What is required » Lay out every line of the records below as a JSON list of strings, one string per line, skipping blank lines and leaving out the pictures.

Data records
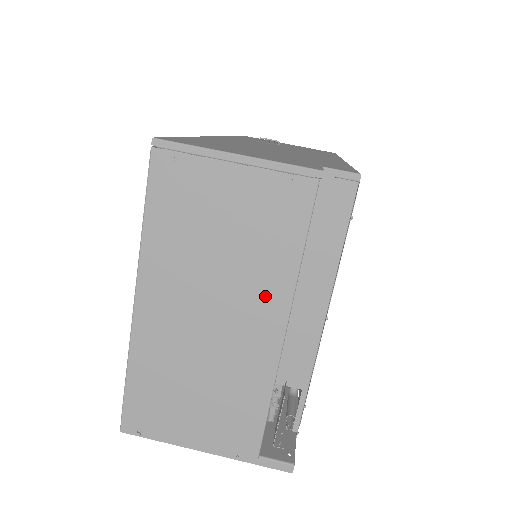
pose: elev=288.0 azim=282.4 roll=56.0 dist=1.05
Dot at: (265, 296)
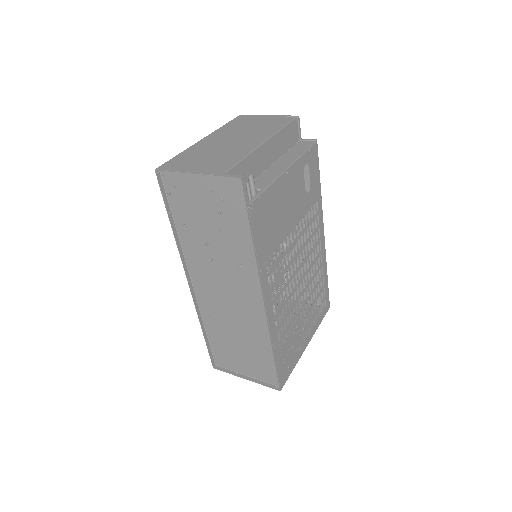
Dot at: (261, 135)
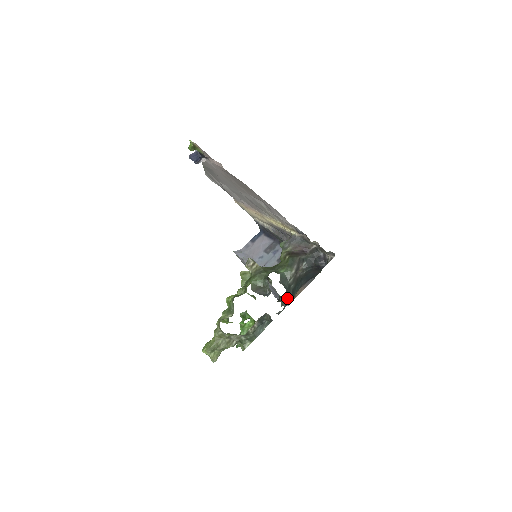
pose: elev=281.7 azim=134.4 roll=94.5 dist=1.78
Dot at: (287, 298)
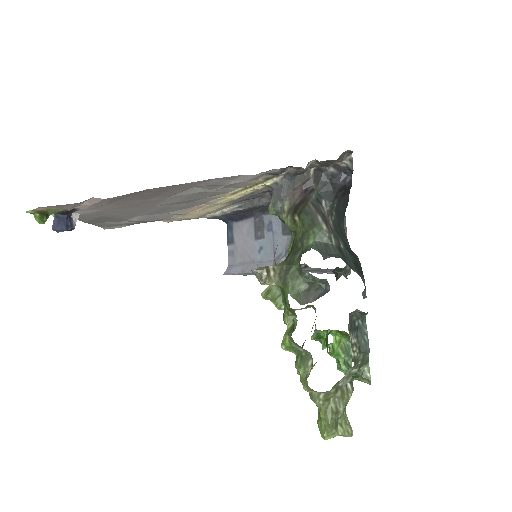
Dot at: (353, 266)
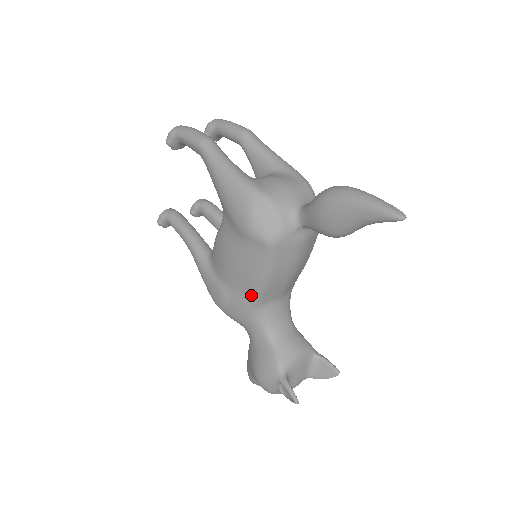
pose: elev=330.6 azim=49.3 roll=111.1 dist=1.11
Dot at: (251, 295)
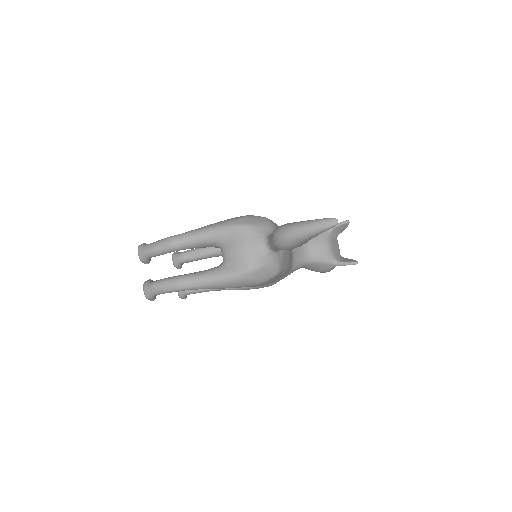
Dot at: occluded
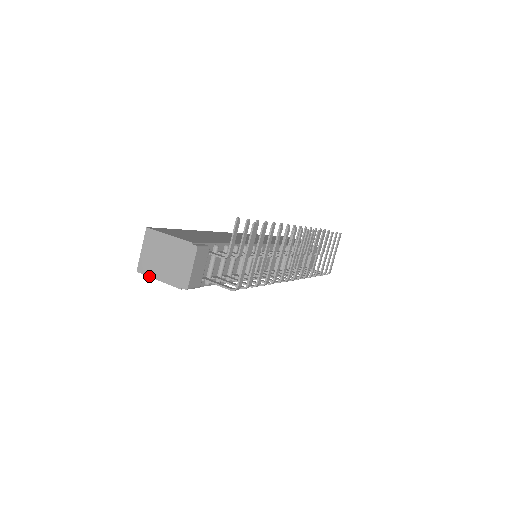
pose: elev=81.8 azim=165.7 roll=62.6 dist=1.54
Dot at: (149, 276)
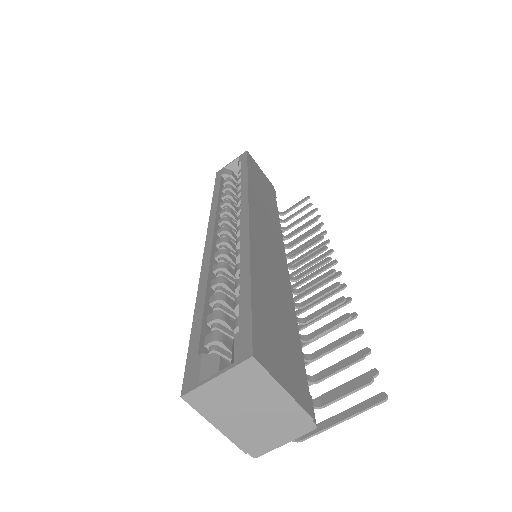
Dot at: (202, 415)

Reply to the task »
[
  "pose: elev=288.0 azim=282.4 roll=56.0 dist=1.05",
  "Dot at: (265, 296)",
  "Dot at: (261, 135)",
  "pose: elev=281.7 azim=134.4 roll=94.5 dist=1.78",
  "Dot at: (287, 298)",
  "Dot at: (353, 266)",
  "pose: elev=330.6 azim=49.3 roll=111.1 dist=1.11",
  "Dot at: (251, 295)",
  "Dot at: occluded",
  "pose: elev=81.8 azim=165.7 roll=62.6 dist=1.54",
  "Dot at: (149, 276)",
  "Dot at: (202, 415)"
]